#### DIRECTIONS FOR THIS TASK:
Continue the biography of Dušan D. Vuksan below, picking up right after its last sentence.
(TEXT FOR ANALYSIS Opens)
Dušan D. Vuksan (Душан Д. Вуксан; 3 July 1881 in Medak, Kingdom of Croatia-Slavonia – 24 December 1944 in Belgrade) was a Serbian pedagogue, historian, editor and prominent representative of Montenegrin historiography in Yugoslavia during the interwar period.

==Biography==
Dušan D. Vuksan was born in Medak, a very small village in the Dinaric Alps of Lika. He studied classical philology and Slavic studies at the University of Zagreb. After graduation, Vuksan started a pedagogical career and gained first professional experience at a school in Bjelovar for a couple of years. He taught Latin, Serbo-Croatian Language and Serbian respectively. In 1910, he was appointed professor at the Gymnasium in Cetinje. Three years later, he was promoted to headmaster of the Gymnasium in Peć.

After the end of World War I in the balcans, he continued to work as headmaster of the Gymnasium in Berane. In the early 1920s, he was appointed inspector of the Department for Education of Zetska Oblast. In 1926, he reached the height of his career when he was appointed director of the National Museum of Montenegro in Cetinje. After ten years of work at museum, he retired and moved to Belgrade, where he lived until his death.

Vuksan's scientific achievement was the systematic search, analysis, collection, compilation and publication of historical documents from many archives and libraries in Montenegro, Kosovo and Serbia. He was the editor of the scientific journal Zapisi from 1927 to 1941. Many of his articles have also been published in other periodicals of this time.
(TEXT FOR ANALYSIS Closes)
(DATA Opens)
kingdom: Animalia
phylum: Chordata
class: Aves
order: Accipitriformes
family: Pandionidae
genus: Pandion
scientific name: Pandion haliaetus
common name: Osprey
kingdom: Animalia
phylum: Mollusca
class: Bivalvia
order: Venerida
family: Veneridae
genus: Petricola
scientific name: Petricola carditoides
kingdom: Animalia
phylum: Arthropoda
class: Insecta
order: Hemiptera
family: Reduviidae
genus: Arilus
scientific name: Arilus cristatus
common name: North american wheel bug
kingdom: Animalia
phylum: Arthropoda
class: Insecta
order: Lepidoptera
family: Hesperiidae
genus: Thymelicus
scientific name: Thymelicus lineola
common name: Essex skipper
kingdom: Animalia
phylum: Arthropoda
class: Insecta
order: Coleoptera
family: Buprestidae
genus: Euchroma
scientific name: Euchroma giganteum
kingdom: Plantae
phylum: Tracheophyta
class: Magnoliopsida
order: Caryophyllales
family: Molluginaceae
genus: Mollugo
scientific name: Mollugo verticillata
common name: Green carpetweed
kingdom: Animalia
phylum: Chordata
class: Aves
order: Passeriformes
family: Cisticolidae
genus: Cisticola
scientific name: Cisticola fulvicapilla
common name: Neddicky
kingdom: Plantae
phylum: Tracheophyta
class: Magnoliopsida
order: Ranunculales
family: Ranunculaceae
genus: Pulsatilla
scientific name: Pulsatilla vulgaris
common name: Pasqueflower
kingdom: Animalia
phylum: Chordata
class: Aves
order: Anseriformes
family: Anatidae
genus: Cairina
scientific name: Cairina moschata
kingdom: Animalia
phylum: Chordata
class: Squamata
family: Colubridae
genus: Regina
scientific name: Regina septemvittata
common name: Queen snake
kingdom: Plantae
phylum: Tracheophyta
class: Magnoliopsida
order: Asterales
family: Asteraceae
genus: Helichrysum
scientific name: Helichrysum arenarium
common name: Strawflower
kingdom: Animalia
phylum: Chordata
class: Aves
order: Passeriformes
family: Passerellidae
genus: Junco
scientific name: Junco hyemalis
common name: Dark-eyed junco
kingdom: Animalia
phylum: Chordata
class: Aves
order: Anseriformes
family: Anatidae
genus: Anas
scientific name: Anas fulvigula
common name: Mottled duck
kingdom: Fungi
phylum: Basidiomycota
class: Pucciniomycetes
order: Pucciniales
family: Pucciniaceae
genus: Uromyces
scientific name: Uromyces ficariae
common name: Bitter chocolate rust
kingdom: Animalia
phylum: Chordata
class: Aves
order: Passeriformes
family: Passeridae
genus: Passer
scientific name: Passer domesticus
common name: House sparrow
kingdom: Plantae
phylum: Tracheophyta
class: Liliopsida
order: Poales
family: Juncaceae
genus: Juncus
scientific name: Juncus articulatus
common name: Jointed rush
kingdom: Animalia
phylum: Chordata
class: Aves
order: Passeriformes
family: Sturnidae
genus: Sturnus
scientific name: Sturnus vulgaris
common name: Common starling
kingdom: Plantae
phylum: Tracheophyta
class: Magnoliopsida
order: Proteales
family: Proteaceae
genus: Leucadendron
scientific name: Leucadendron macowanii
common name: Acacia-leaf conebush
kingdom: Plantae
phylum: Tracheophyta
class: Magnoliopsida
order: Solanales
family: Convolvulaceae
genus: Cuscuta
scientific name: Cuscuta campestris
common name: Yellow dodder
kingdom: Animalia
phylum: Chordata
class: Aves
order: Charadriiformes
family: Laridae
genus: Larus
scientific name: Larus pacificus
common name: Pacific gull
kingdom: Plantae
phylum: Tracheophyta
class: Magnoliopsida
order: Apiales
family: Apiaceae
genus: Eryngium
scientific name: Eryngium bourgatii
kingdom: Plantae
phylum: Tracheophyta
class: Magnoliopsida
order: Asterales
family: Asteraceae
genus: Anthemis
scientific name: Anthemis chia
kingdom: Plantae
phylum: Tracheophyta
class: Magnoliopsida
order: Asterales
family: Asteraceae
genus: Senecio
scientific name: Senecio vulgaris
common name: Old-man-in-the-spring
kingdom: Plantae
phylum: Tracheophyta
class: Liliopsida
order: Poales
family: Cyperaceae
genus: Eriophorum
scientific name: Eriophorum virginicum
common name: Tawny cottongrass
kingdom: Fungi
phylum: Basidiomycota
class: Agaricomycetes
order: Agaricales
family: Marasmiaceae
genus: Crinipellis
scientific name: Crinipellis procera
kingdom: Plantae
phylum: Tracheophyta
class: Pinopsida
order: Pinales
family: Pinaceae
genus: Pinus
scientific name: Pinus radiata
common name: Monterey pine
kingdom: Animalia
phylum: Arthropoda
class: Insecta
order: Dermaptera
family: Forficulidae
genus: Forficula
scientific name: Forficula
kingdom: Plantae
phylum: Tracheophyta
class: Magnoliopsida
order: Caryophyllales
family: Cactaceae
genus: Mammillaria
(DATA Closes)
#### TASK ANSWER:
==Bibliography (selection)==
- Spisak ktitora i priložnika manastira Cetinjskog (List of Founders and Donors of the Cetinje Monastery), Cetinje 1927
- Dolazak Sima Milutinovića u Crnu Goru (Arrival of Sima Milutinović in Montenegro), Cetinje 1931.
- Vjerovanje u vampire (The Belief in Vampires), Belgrade 1931.
- Pedeset godina Cetijnske gimnazije: 1880/81-1930/31 (Fifty Years of Cetinje's Gymnasium: 1880/81-1930/31), Cetinje 1932.
- Zapisi i natpisi Peći i Cetinja (Documents and Inscriptions of Peć and Cetinje), Skoplje 1935.
- Metropolit crnogorski Petar I i Atanasije Stojković, Belgrade 1935.
- Crnogorske finansije u XVII. i XIX. vijeku: 1723-1883 (Montenegrin Finances in the 18th and 19th Century: 1723-1883), Cetinje 1936.
- Petar I. Petrović Njegoš i njegovo doba (Petar I Petrović-Njegoš and His Times), Cetinje 1951.